I raise a single finger and beckon her toward the car. Just one crooked digit—the minimum expenditure of effort to command her entire trajectory.
She doesn't disappoint. Her shoulders square like a boxer entering the ring, her chin jutting forward with that signature Rourke defiance. Each footfall lands with excessive force, her ridiculous shoes slapping against wet pavement in what I assume she believes is righteous indignation.
One step. Two steps. Three.
I catalog every micro-expression crossing her face. The flaring nostrils, the pinched brow, the lower lip caught momentarily between her teeth. She's broadcasting her emotions like a kindergartener's finger painting—bold, messy, without a hint of subtlety.
This is what passes for rebellion in her world. A tantrum in thrift store clothing, marching toward the very power she's supposedly defying. Meanwhile, my index finger has summoned her across the parking lot with the gravitational pull of a black hole.
Her arms swing with exaggerated arcs, shoulders thrown back, head oscillating with each step as if her neck has forgotten its primary function. The display is almost theatrical in its excess, a one-woman show performed exclusively for an audience of one who didn't purchase a ticket.
When she finally reaches the car, she plants her hands on her hips—the universal pose of the ineffectually outraged. I let her stand there, exposed to the drizzle, watching water droplets collect on those absurd shoulder pads.
I hold my position. Ten seconds. Fifteen.
Her weight shifts from one foot to the other. A muscle in her jaw twitches.
I press the window control with deliberate languor, savoring the near-silent hydraulic descent of the glass.
Each millimeter reveals more of the parking lot's ambient noise—distant traffic, the hum of the shelter's ancient HVAC system, and most importantly, Emmaleen Rourke’s increasingly agitated breathing.
The torture of anticipation breaks her.
"You could have told me where we were meeting instead of making me look like an idiot," she blurts, words tumbling out in a breathless rush.
"And don't look at me that way! Saint Forgetful moved all my stuff to the utility closet, and Lena, the Clipboard Tyrant, wouldn't let me in until six-thirty this morning even though my clothes weren't even in there, they had been given away.
" Her arms rise up, flop back down in defeat.
"And then… some woman named Darla stole my only clean shirt, and the shower line was seven people deep, and—"
Her rant has the structural integrity of a house of cards in a wind tunnel.
Each detail more disconnected than the last, proper nouns and grievances colliding in linguistic chaos.
It's a nervous tell, this verbal hemorrhaging.
When boxed into corners, Emmaleen Rourke doesn't freeze or flee—she floods the zone with irrelevant information.

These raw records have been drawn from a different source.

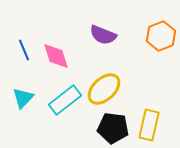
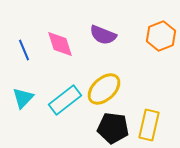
pink diamond: moved 4 px right, 12 px up
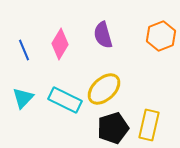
purple semicircle: rotated 52 degrees clockwise
pink diamond: rotated 48 degrees clockwise
cyan rectangle: rotated 64 degrees clockwise
black pentagon: rotated 24 degrees counterclockwise
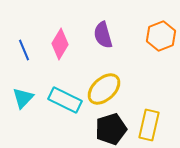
black pentagon: moved 2 px left, 1 px down
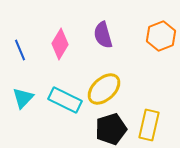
blue line: moved 4 px left
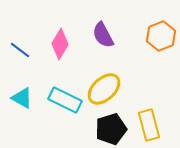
purple semicircle: rotated 12 degrees counterclockwise
blue line: rotated 30 degrees counterclockwise
cyan triangle: moved 1 px left; rotated 45 degrees counterclockwise
yellow rectangle: rotated 28 degrees counterclockwise
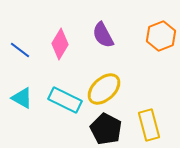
black pentagon: moved 5 px left; rotated 28 degrees counterclockwise
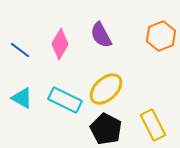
purple semicircle: moved 2 px left
yellow ellipse: moved 2 px right
yellow rectangle: moved 4 px right; rotated 12 degrees counterclockwise
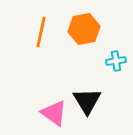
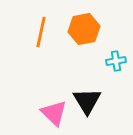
pink triangle: rotated 8 degrees clockwise
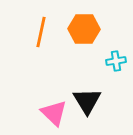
orange hexagon: rotated 12 degrees clockwise
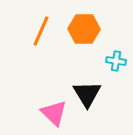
orange line: moved 1 px up; rotated 12 degrees clockwise
cyan cross: rotated 18 degrees clockwise
black triangle: moved 7 px up
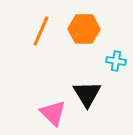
pink triangle: moved 1 px left
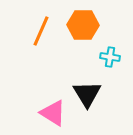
orange hexagon: moved 1 px left, 4 px up
cyan cross: moved 6 px left, 4 px up
pink triangle: rotated 12 degrees counterclockwise
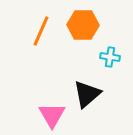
black triangle: rotated 20 degrees clockwise
pink triangle: moved 1 px left, 2 px down; rotated 28 degrees clockwise
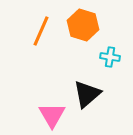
orange hexagon: rotated 16 degrees clockwise
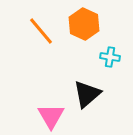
orange hexagon: moved 1 px right, 1 px up; rotated 8 degrees clockwise
orange line: rotated 64 degrees counterclockwise
pink triangle: moved 1 px left, 1 px down
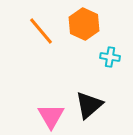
black triangle: moved 2 px right, 11 px down
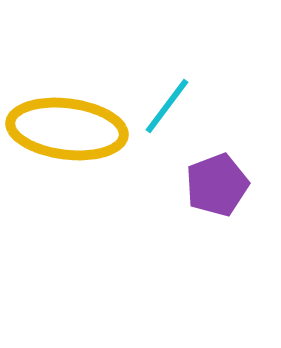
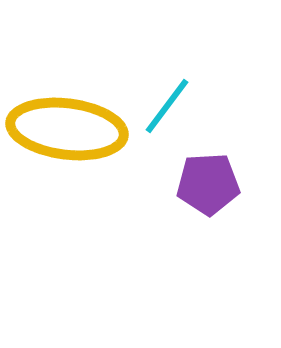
purple pentagon: moved 9 px left, 1 px up; rotated 18 degrees clockwise
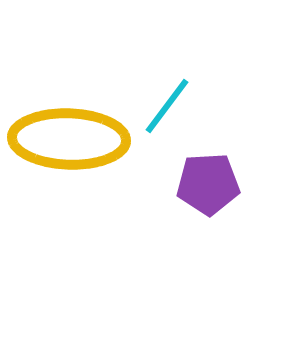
yellow ellipse: moved 2 px right, 10 px down; rotated 5 degrees counterclockwise
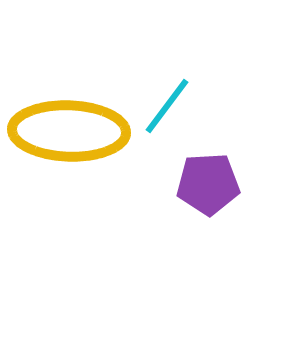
yellow ellipse: moved 8 px up
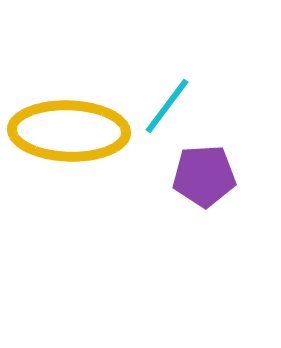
purple pentagon: moved 4 px left, 8 px up
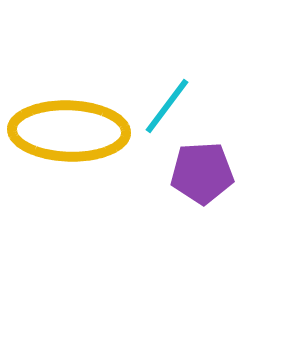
purple pentagon: moved 2 px left, 3 px up
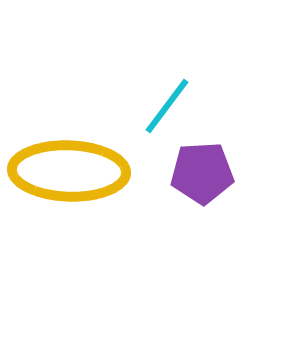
yellow ellipse: moved 40 px down
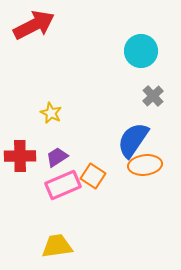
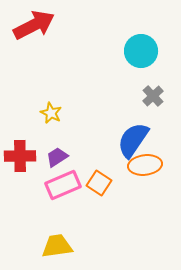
orange square: moved 6 px right, 7 px down
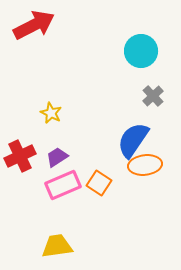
red cross: rotated 24 degrees counterclockwise
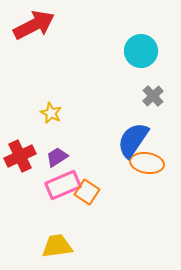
orange ellipse: moved 2 px right, 2 px up; rotated 16 degrees clockwise
orange square: moved 12 px left, 9 px down
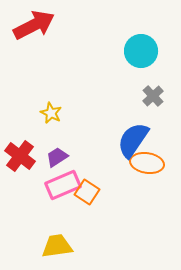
red cross: rotated 28 degrees counterclockwise
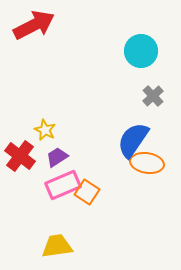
yellow star: moved 6 px left, 17 px down
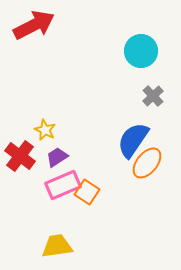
orange ellipse: rotated 60 degrees counterclockwise
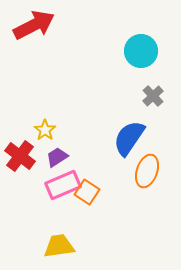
yellow star: rotated 10 degrees clockwise
blue semicircle: moved 4 px left, 2 px up
orange ellipse: moved 8 px down; rotated 20 degrees counterclockwise
yellow trapezoid: moved 2 px right
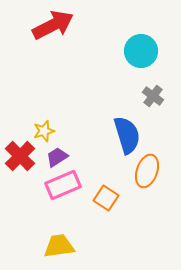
red arrow: moved 19 px right
gray cross: rotated 10 degrees counterclockwise
yellow star: moved 1 px left, 1 px down; rotated 20 degrees clockwise
blue semicircle: moved 2 px left, 3 px up; rotated 129 degrees clockwise
red cross: rotated 8 degrees clockwise
orange square: moved 19 px right, 6 px down
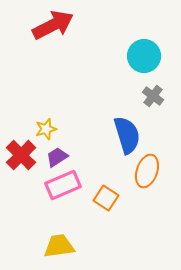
cyan circle: moved 3 px right, 5 px down
yellow star: moved 2 px right, 2 px up
red cross: moved 1 px right, 1 px up
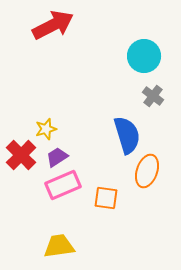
orange square: rotated 25 degrees counterclockwise
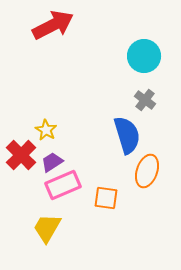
gray cross: moved 8 px left, 4 px down
yellow star: moved 1 px down; rotated 25 degrees counterclockwise
purple trapezoid: moved 5 px left, 5 px down
yellow trapezoid: moved 12 px left, 18 px up; rotated 52 degrees counterclockwise
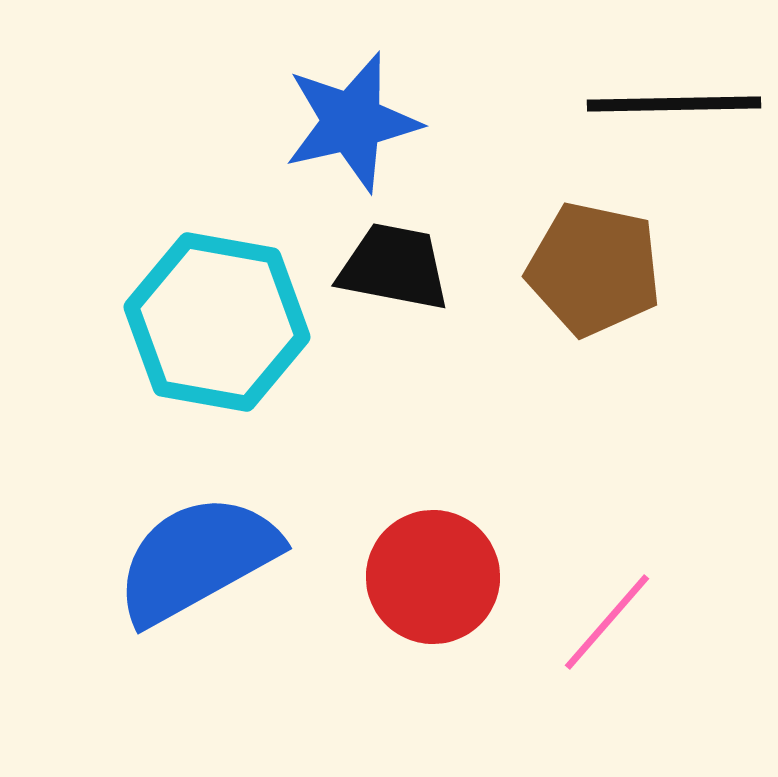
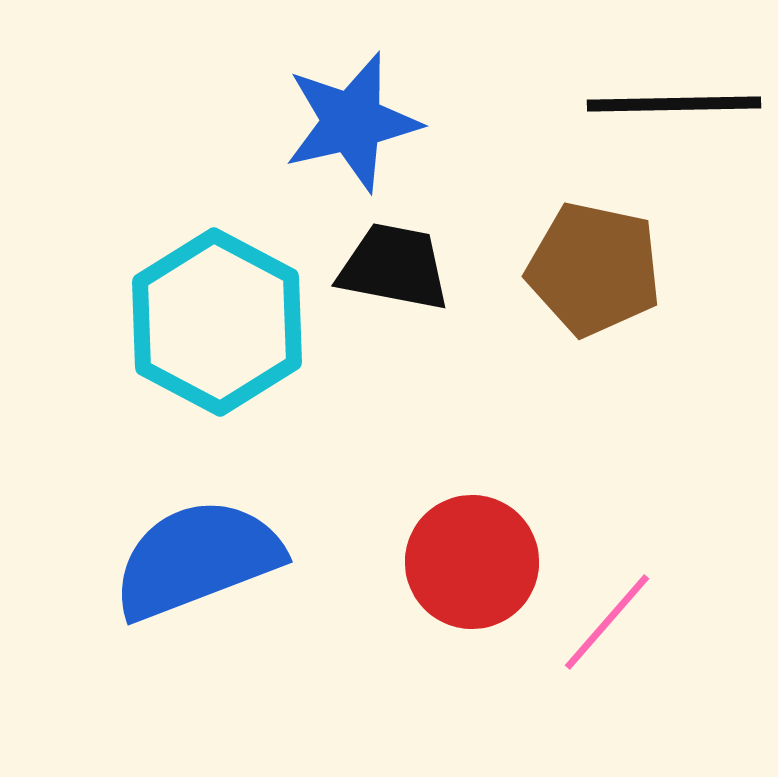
cyan hexagon: rotated 18 degrees clockwise
blue semicircle: rotated 8 degrees clockwise
red circle: moved 39 px right, 15 px up
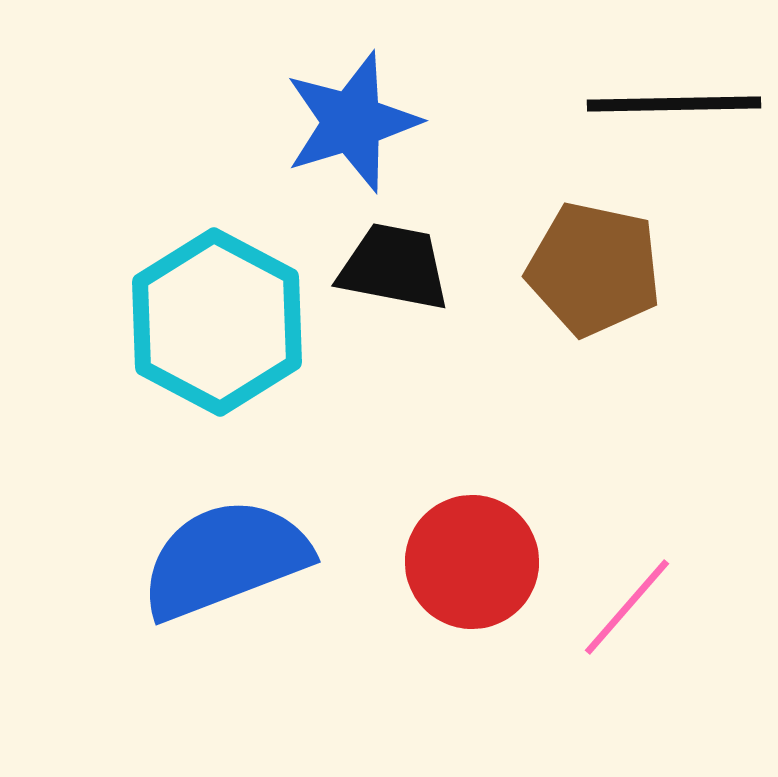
blue star: rotated 4 degrees counterclockwise
blue semicircle: moved 28 px right
pink line: moved 20 px right, 15 px up
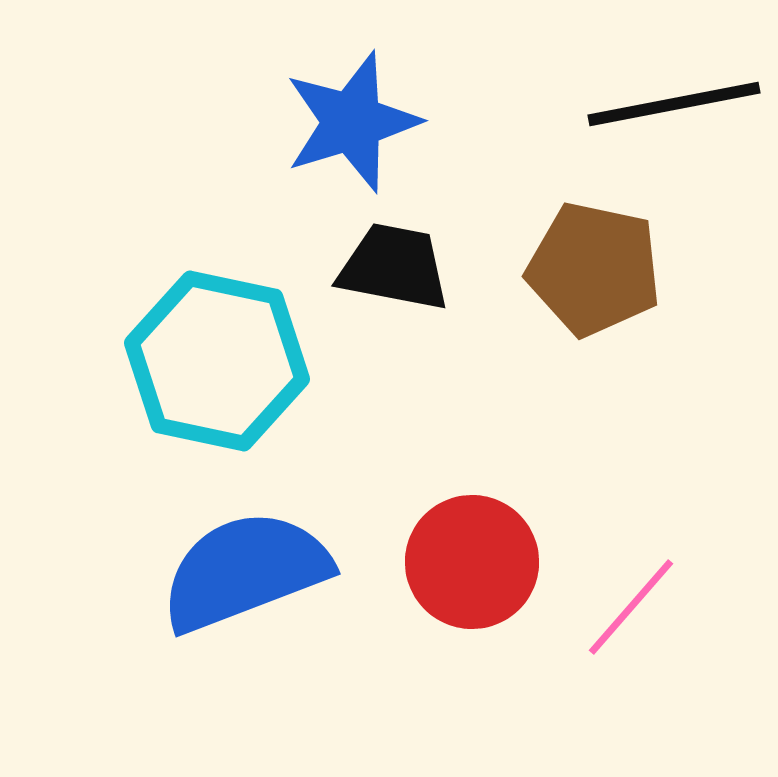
black line: rotated 10 degrees counterclockwise
cyan hexagon: moved 39 px down; rotated 16 degrees counterclockwise
blue semicircle: moved 20 px right, 12 px down
pink line: moved 4 px right
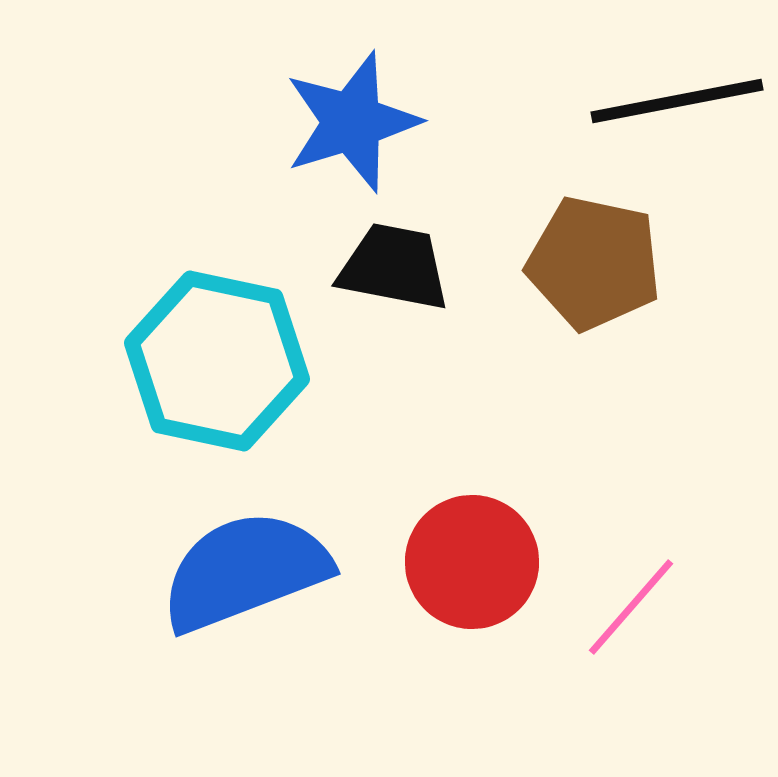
black line: moved 3 px right, 3 px up
brown pentagon: moved 6 px up
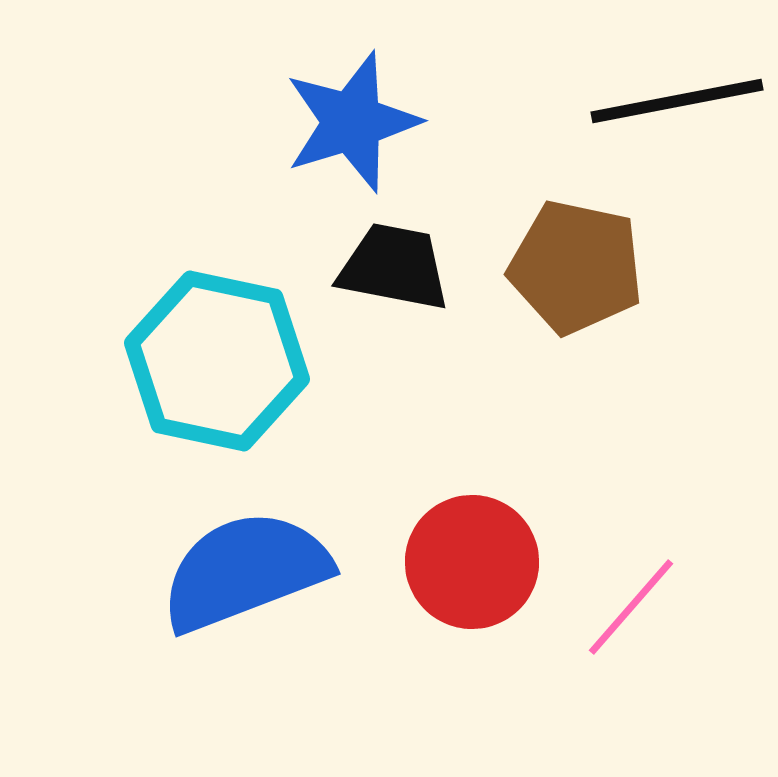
brown pentagon: moved 18 px left, 4 px down
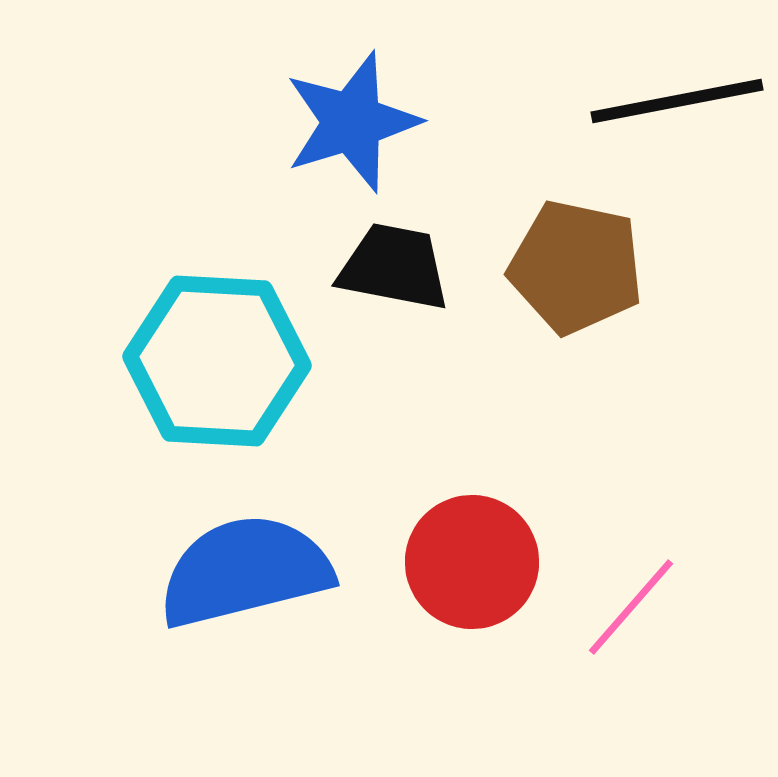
cyan hexagon: rotated 9 degrees counterclockwise
blue semicircle: rotated 7 degrees clockwise
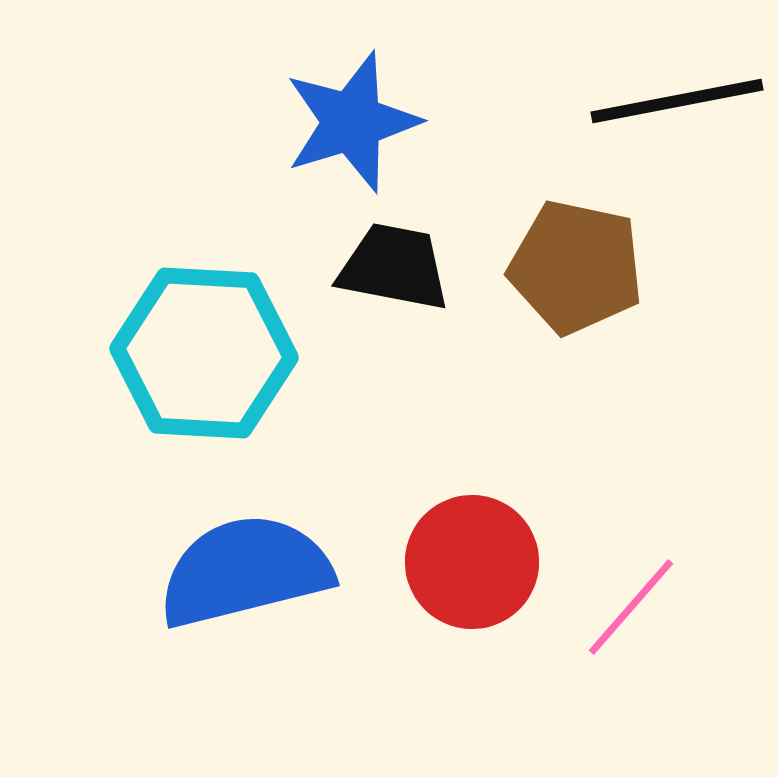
cyan hexagon: moved 13 px left, 8 px up
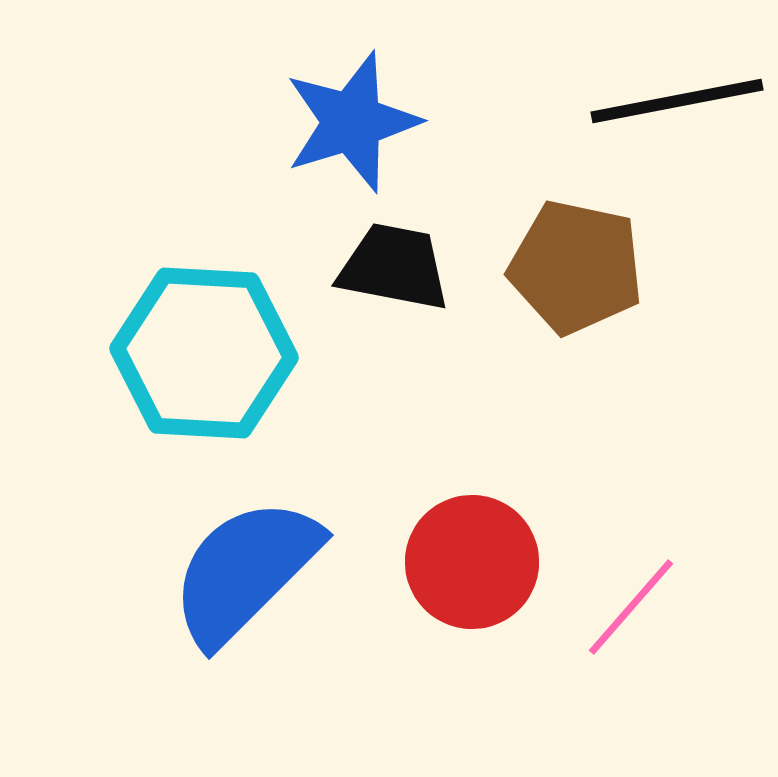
blue semicircle: rotated 31 degrees counterclockwise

It's infuriating. This childish, undisciplined explosion of complaints that mean nothing, solve nothing.
It's also, in some inexplicable way, endearing—like watching a kitten attack its own reflection, confusing and strangely captivating.
And that's the problem. That's the crack in my armor I can't afford. This contradictory response her chaos creates in me—annoyance braided with something dangerously close to fondness—is precisely what makes her lethal to everything I've built.
"Get in."
Two words. Surgical precision. The verbal equivalent of a bullet between the eyes.
Her mouth snaps shut mid-sentence, leaving whatever inane detail about shower schedules or stolen shirts hanging in the damp air between us. Those pale green eyes widen—shock at being interrupted, at the abrupt command, at the realization that her tedious narrative holds no interest for me.